The Inter American Press Association welcomes the decision by the Inter-American Commission on Human Rights to admit an investigation into the murder of Brazilian journalist Mario de Almeida Coelho Filho that the organization had submitted in 2005.
The Inter American Press Association (IAPA) today welcomed the decision by the Inter-American Commission on Human Rights (IACHR) to admit an investigation into the murder of Brazilian journalist Mario de Almeida Coelho Filho that the organization had submitted in 2005.
In another case, the IAPA described as a “negative precedent” the conviction of a news photographer injured during coverage of street protests.
News photographer Alex Silveira was blinded in the left eye after being struck by a rubber bullet fired by a police officer during his coverage for the newspaper Agora of a protest demonstrations held in São Paulo in May 2003. Silveira took the case to court and last week the Public Rights Specialist Tribunal of the Court of Justice overturned the previous ruling awarding him damages and exempted São Paulo state of guilt for the injuries sustained.
The Tribunal attributed responsibility for what had occurred to Silveira and in addition ordered him to pay the court costs and the state lawyer’s fees. The ruling said he had “exclusive responsibility for the regrettable episode of which he was victim” for having remained at the site of the disturbances and not withdrawing when the conflict took an aggressive turn with risk of bodily harm.
The chairman of the IAPA’s Committee on Freedom of the Press and Information, Claudio Paolillo, offered the IAPA’s solidarity with Silveira and called on the authorities to consider overturning a ruling that “is a dangerous precedent for the safety of reporters and coverage of events of public interest.”
In other development Paolillo, editor of the Montevideo, Uruguay, weekly Búsqueda, expressed the IAPA’s deep appreciation of “the admission by the IACHR of the case of Mario de Aleida Coelho Filho because it underscores the seriousness of our investigations” and “help to create a new anti-impunity culture that involves hundreds of cases of murdered journalists that continue to go unresolved, in many instances due to the lack of action by authorities.”
The IAPA investigated the Coelho Filho case and submitted its findings to the IACHR on October 19, 2005. The IACHR concluded that it was able to look into the merit of the case and that the IAPA’s request was admissible. It called on the parties concerned, the IAPA and the Brazilian government, to explore the possibility of reaching an amicable agreement and reported last month that it had approved the report on the case.

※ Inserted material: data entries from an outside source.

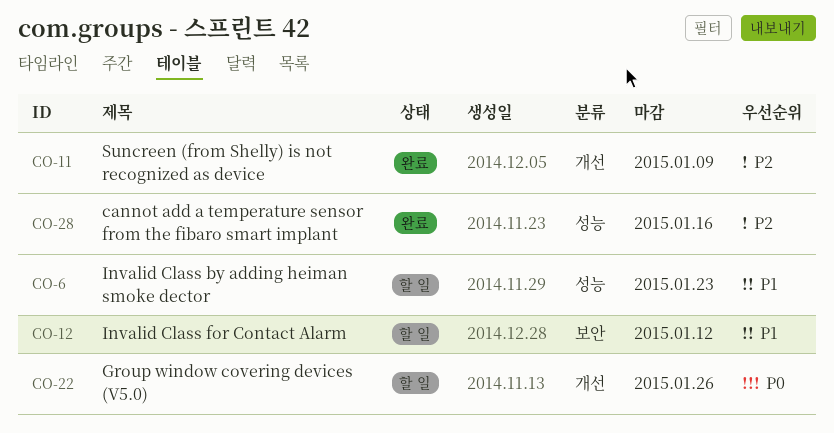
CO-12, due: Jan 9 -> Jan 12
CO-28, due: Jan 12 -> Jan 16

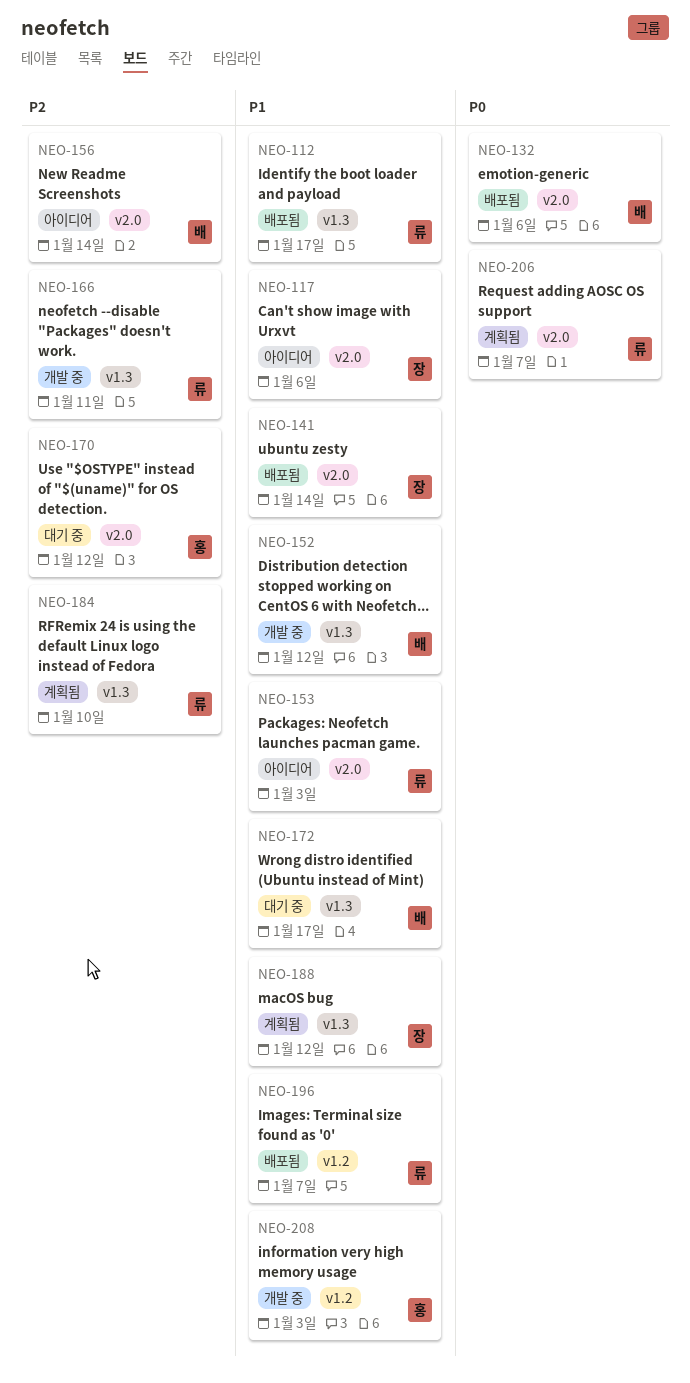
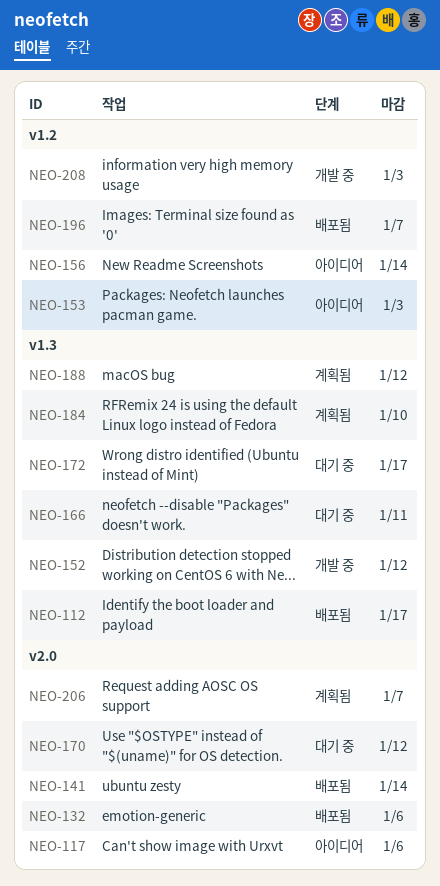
NEO-153, label: v2.0 -> v1.2
NEO-156, label: v2.0 -> v1.2
NEO-166, status: 개발 중 -> 대기 중

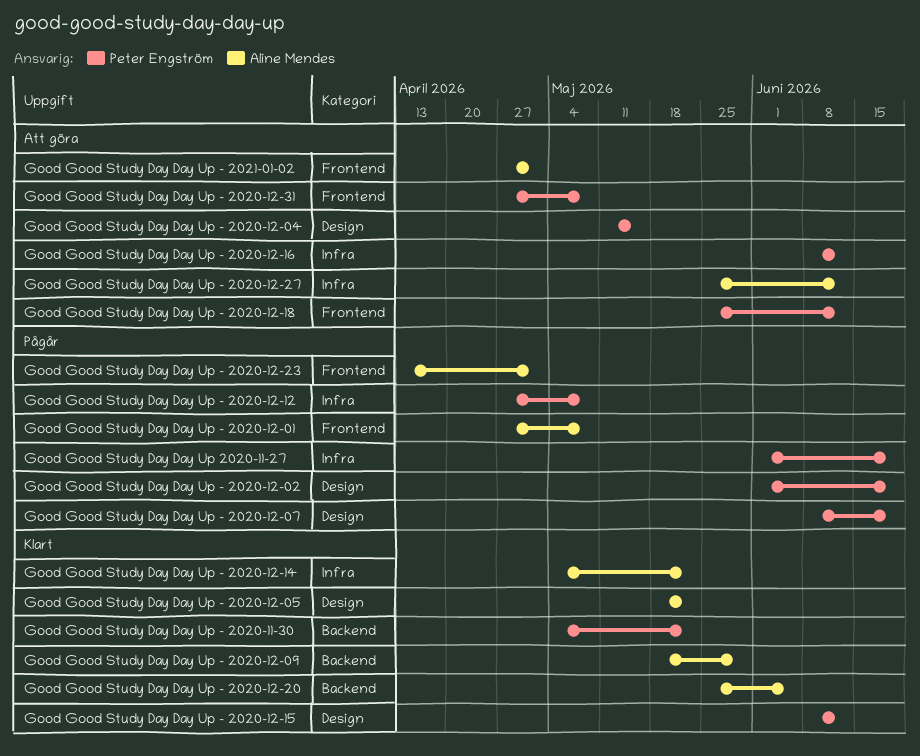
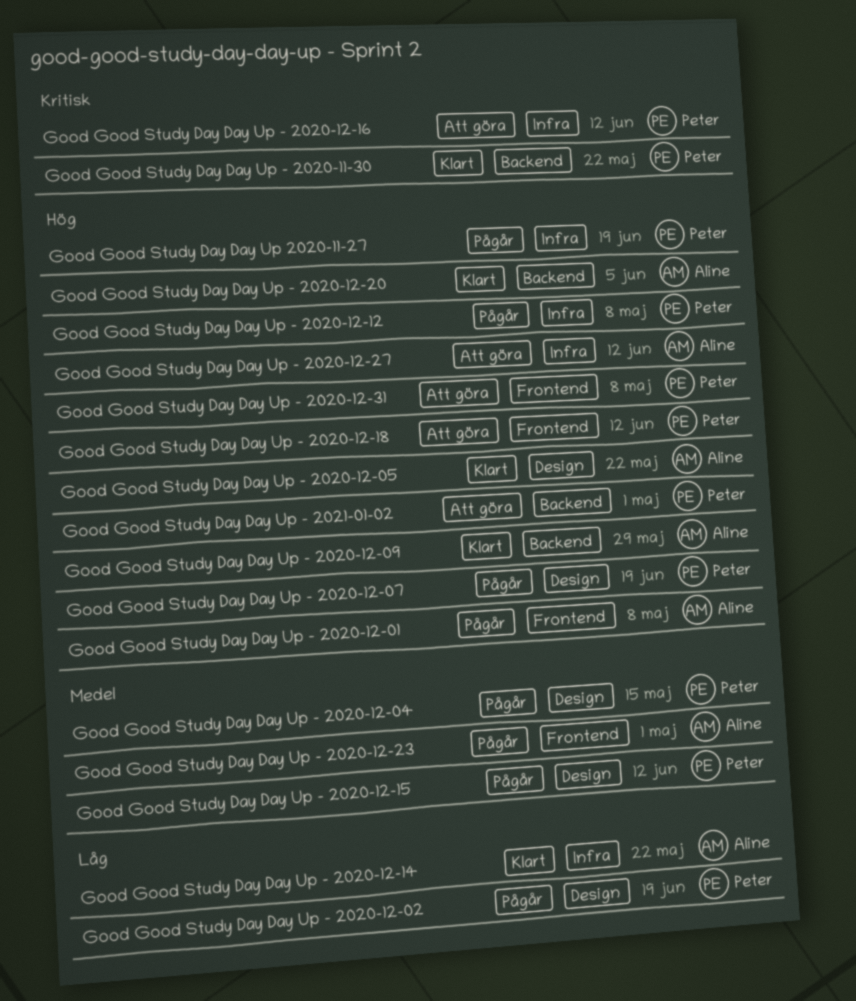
Good Good Study Day Day Up - 2020-12-04, status: Att göra -> Pågår
Good Good Study Day Day Up - 2020-12-15, status: Klart -> Pågår
Good Good Study Day Day Up - 2021-01-02, owner: Aline Mendes -> Peter Engström
Good Good Study Day Day Up - 2021-01-02, label: Frontend -> Backend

Among other elements the IACHR indicated that after more than 12 years since the murder was committed on August 16, 2001 none of the investigations or proceedings undertaken by the government had been capable of solving the crime, identifying those responsible and punishing them.
Coelho Filho had received death threats four months before he was killed. He was shot at five times as he was arriving at his home in Magé, in the Baixada Fluminense neighborhood of Rio de Janeiro, where the offices of the newspaper A Verdade are also located. He denounced reports of corruption and mishandling of public funds by members of the Magé city mayor’s office.
Since 1997 the IAPA has submitted to the IACHR 29 cases of unpunished murders of journalists in Bolivia, Brazil, Colombia, Guatemala, Mexico and Paraguay. The IACHR has admitted 15 of these cases, which the IAPA has been following up with the presentation of documents and evidence.